Close to 8.2 terabytes (TB) of data of MobiKwik users were leaked on the darknet. This contained sensitive information of the users including their know-your-customer (KYC) details, Aadhaar card data, PAN card, addresses to name a few. The company has denied the data breach but security researcher Rajshekhar Rajaharia has enough information to turn the tables.
Again!! 11 Crore Indian Cardholder's Cards Data Including personal details & KYC soft copy(PAN, Aadhar etc) allegedly leaked from a company's Server in India. 6 TB KYC Data and 350GB compressed mysql dump.@RBI @IndianCERT #InfoSec #dataprotection #Finance pic.twitter.com/yjc7davH3k— Rajshekhar Rajaharia (@rajaharia) February 26, 2021
This piece of news first came to light in February when Rajaharia addressed the public on Twitter that a hacker was selling MobiKwik user data, which is usually shared during the KYC procedure in confidence, on the darknet. He even pointed out to DH that the personal data of several high-profile Indian tech company founders were found in the compressed data dump. Rajaharia is a renowned independent security researcher who has been credited for bringing to light various dubious schemes that include the bug that caused WhatsApp group invites on Google searches last year and the Bharti Airtel data leak.

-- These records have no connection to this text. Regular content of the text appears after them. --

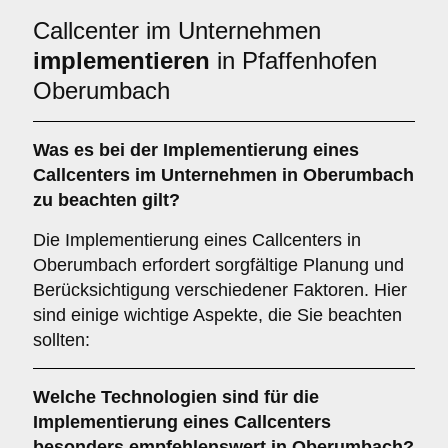
Callcenter im Unternehmen
implementieren
in Pfaffenhofen
Oberumbach
Was es bei der
Implementierung eines
Callcenters im Unternehmen in Oberumbach
zu beachten gilt?
Die Implementierung eines Callcenters in
Oberumbach erfordert sorgfältige Planung und
Berücksichtigung verschiedener Faktoren. Hier
sind einige wichtige Aspekte, die Sie beachten
sollten:
Welche
Technologien
sind für die
Implementierung eines Callcenters
besonders empfehlenswert in Oberumbach?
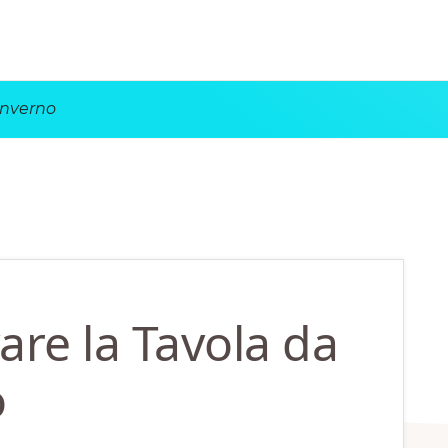
Inverno
re la Tavola da
o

MobiKwik was quick to respond to the rumours. Their spokesperson said to DH, "Some security researchers have repeatedly attempted to present concocted files wasting precious time of our organization. We thoroughly investigated and did not find any security lapses. Our user and company data is completely safe and secure."
French hacker Robert Baptiste, also known as Elliot Alderson on Twitter, followed up on the topic of interest and gave his two cents. His tweet read, "Probably the largest KYC Data Leak in history. Congrats MobiKwik..." This tweet was attached with a screenshot of the leaked data. As of now, MobiKwik is yet to revert to this situation and is choosing to lay low.
Probably the largest KYC data leak in history. Congrats Mobikwik... pic.twitter.com/qQFgIKloA8— Elliot Alderson (@fs0c131y) March 29, 2021
The MobiKwik data leak has since then been a hot topic on Twitter and has seen a contribution of polar opposite views from netizens. While some are in favour of the Indian online payment company, many are siding with Rajaharia on this and are demanding a convincing clarification from the company. Last week, MobiKwik reportedly raised $7.2 million in a funding round after which it got listed on the stock exchange. As per Entrackr, its post-money valuation stands at $493 million at the moment.